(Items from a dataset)
━━━━━━━━━━

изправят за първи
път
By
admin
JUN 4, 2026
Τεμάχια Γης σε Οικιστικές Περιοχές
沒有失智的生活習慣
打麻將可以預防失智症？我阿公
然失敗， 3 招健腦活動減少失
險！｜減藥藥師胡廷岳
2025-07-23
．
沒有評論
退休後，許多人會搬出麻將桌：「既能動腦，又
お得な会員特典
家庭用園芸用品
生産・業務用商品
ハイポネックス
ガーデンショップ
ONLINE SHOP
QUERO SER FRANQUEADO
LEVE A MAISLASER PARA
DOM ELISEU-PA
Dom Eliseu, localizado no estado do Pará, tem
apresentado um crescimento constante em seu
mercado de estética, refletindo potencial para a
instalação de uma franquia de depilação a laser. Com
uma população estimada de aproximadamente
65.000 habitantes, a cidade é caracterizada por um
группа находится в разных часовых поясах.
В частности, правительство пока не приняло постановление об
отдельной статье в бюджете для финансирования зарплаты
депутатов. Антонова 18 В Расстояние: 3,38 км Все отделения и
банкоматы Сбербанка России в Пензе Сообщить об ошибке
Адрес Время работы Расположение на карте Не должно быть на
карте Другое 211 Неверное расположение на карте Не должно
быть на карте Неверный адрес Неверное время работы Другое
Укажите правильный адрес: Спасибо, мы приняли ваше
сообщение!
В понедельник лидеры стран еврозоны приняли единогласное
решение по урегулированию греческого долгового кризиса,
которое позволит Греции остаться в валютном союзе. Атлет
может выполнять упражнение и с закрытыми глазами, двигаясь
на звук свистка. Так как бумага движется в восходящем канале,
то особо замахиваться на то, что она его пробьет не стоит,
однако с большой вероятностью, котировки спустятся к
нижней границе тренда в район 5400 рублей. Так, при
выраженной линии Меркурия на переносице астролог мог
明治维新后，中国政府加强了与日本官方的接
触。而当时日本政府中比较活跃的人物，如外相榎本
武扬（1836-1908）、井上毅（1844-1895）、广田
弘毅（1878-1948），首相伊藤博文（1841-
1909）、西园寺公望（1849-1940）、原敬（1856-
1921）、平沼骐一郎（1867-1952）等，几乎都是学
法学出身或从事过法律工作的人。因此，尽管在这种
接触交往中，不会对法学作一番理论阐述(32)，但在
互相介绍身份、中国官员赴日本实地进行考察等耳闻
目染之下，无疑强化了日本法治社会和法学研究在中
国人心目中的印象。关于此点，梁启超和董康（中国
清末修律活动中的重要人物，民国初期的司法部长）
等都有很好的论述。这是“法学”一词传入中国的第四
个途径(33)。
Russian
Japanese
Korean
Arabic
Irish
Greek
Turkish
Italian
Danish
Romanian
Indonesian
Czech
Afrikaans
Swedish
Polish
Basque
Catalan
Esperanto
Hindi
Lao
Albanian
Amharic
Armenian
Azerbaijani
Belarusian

━━━━━━━━━━

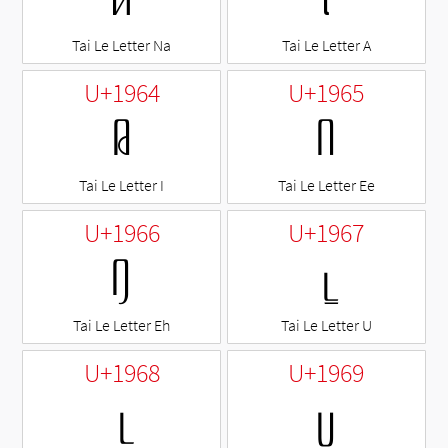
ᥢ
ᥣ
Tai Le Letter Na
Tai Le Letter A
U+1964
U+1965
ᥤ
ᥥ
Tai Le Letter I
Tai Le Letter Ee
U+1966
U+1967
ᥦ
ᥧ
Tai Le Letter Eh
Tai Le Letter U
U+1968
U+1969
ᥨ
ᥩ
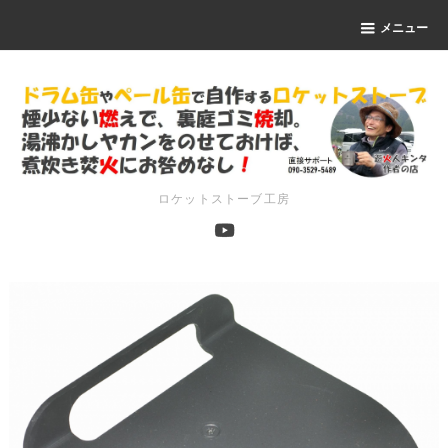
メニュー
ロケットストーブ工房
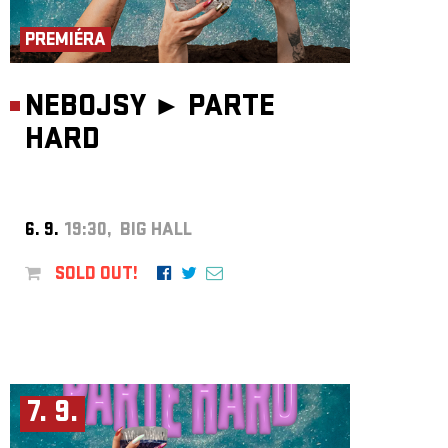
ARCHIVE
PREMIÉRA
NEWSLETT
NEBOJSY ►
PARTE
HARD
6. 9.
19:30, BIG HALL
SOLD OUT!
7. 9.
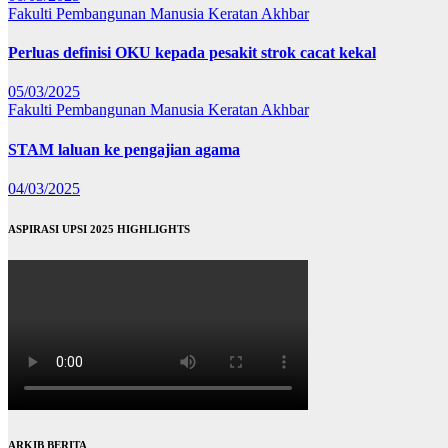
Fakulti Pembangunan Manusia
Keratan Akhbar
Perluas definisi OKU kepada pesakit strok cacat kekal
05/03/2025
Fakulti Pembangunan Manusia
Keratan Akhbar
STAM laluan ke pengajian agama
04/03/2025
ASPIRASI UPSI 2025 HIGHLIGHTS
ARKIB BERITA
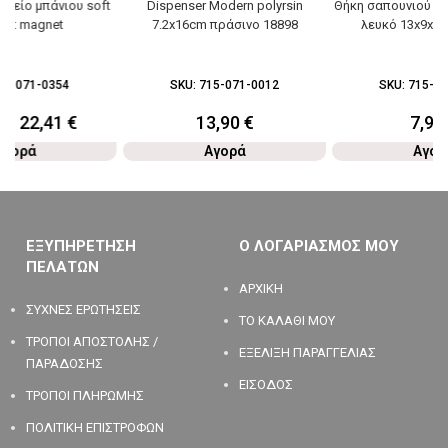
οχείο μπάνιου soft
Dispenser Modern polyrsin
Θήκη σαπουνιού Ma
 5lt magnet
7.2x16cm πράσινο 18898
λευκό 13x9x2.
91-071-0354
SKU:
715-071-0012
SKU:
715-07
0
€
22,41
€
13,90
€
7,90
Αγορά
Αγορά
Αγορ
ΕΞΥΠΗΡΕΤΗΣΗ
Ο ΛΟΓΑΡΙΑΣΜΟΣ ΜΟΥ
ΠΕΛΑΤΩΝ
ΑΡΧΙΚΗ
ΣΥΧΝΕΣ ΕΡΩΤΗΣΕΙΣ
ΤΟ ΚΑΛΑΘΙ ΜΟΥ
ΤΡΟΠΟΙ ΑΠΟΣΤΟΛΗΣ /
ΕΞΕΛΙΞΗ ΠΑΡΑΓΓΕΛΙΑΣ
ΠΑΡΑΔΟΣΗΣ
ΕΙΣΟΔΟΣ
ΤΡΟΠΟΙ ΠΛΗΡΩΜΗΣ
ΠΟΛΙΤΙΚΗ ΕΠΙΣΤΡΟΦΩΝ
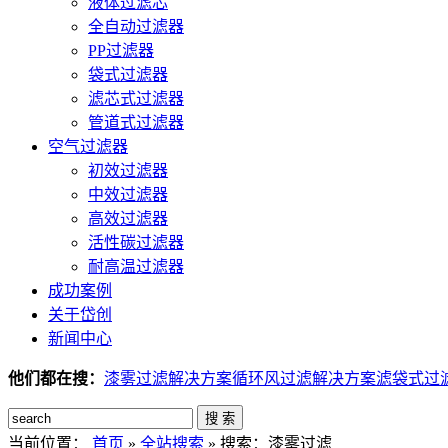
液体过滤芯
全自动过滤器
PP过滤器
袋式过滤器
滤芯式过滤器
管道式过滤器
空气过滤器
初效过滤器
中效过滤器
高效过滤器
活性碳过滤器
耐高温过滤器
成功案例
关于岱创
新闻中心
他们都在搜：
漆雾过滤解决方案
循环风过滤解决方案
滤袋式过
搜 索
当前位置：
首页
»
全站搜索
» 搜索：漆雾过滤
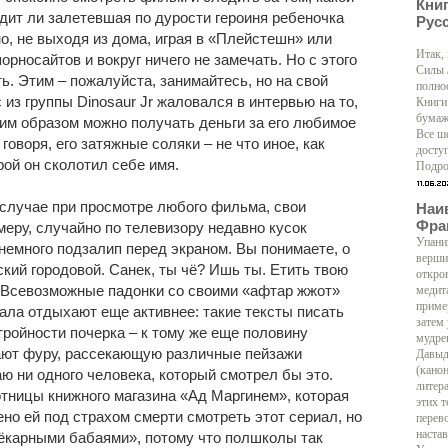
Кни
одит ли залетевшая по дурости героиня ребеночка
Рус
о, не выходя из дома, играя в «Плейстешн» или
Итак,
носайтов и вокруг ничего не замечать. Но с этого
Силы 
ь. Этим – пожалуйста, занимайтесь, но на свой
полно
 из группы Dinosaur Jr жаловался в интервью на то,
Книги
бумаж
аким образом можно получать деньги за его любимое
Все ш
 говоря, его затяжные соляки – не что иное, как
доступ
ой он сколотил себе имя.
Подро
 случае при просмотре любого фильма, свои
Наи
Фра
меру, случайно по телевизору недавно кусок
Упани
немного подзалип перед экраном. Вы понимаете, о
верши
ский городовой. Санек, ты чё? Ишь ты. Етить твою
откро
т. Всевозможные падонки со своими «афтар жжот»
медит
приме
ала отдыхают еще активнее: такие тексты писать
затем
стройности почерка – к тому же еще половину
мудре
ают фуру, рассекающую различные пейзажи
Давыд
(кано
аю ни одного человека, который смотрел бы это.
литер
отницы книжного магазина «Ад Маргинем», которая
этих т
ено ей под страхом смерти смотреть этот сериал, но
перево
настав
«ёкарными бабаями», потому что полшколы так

━━━━━━━━━━

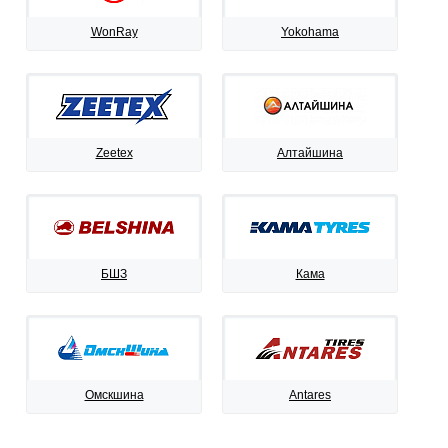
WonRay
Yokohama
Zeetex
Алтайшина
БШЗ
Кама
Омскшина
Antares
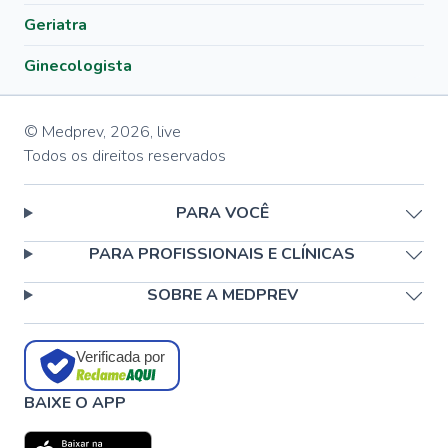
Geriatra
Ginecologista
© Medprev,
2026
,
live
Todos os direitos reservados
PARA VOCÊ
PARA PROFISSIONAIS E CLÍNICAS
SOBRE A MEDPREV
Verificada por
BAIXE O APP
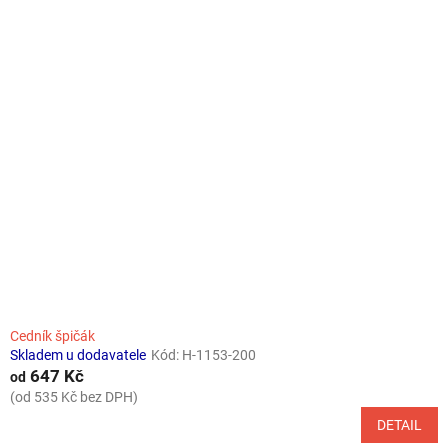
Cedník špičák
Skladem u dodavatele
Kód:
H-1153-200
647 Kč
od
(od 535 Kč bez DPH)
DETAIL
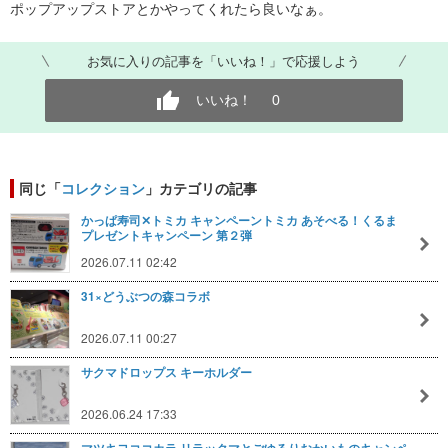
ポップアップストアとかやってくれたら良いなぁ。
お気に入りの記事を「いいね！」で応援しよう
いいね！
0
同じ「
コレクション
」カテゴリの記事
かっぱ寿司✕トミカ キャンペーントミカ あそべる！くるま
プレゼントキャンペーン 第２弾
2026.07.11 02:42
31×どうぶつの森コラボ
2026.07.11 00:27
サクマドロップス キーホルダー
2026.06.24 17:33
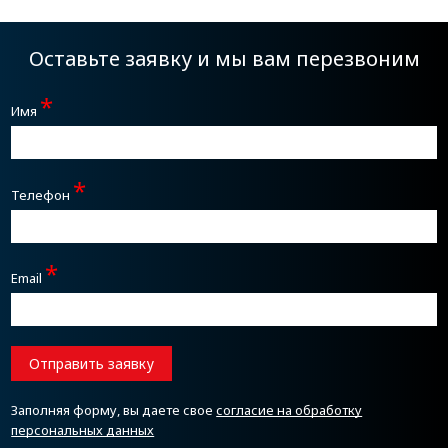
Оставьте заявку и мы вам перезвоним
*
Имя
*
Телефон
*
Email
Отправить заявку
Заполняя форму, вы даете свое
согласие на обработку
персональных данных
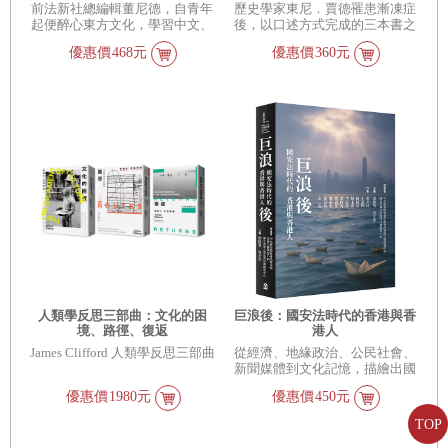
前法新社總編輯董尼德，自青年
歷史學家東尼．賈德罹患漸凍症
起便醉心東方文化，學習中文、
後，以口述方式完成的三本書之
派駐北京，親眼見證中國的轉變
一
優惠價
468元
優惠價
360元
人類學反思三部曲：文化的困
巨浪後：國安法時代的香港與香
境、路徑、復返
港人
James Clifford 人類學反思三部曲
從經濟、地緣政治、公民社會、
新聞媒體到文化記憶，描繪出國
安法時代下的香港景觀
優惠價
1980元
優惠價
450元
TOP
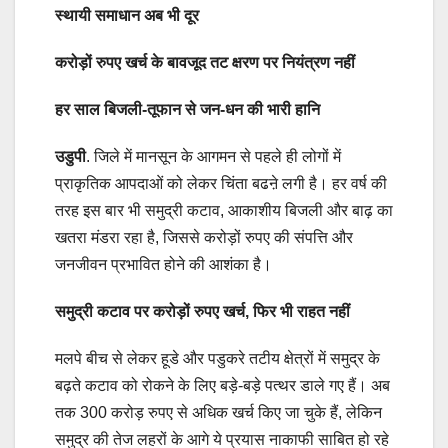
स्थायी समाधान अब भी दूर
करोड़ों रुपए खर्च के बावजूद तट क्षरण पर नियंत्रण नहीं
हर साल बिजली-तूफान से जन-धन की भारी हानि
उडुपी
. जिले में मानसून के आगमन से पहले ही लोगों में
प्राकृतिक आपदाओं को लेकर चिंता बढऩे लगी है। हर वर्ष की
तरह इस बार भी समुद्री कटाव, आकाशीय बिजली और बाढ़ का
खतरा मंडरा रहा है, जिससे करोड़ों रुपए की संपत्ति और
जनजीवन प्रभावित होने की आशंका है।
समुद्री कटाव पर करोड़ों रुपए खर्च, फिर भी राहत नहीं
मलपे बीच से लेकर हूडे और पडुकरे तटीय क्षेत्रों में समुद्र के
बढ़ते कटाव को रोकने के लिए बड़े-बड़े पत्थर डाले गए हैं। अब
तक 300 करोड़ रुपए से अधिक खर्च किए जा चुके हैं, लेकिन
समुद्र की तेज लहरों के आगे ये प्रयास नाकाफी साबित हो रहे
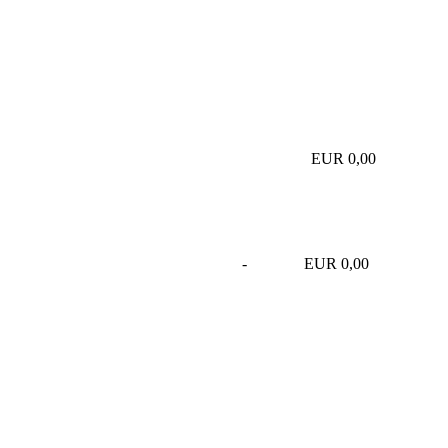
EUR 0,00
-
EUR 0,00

━━━━━━━━━━

EXERCISE REQUIREMENTS
How many of the lines above contain the word "Неверное"? Give the number alone.

EXERCISE OUTPUT
2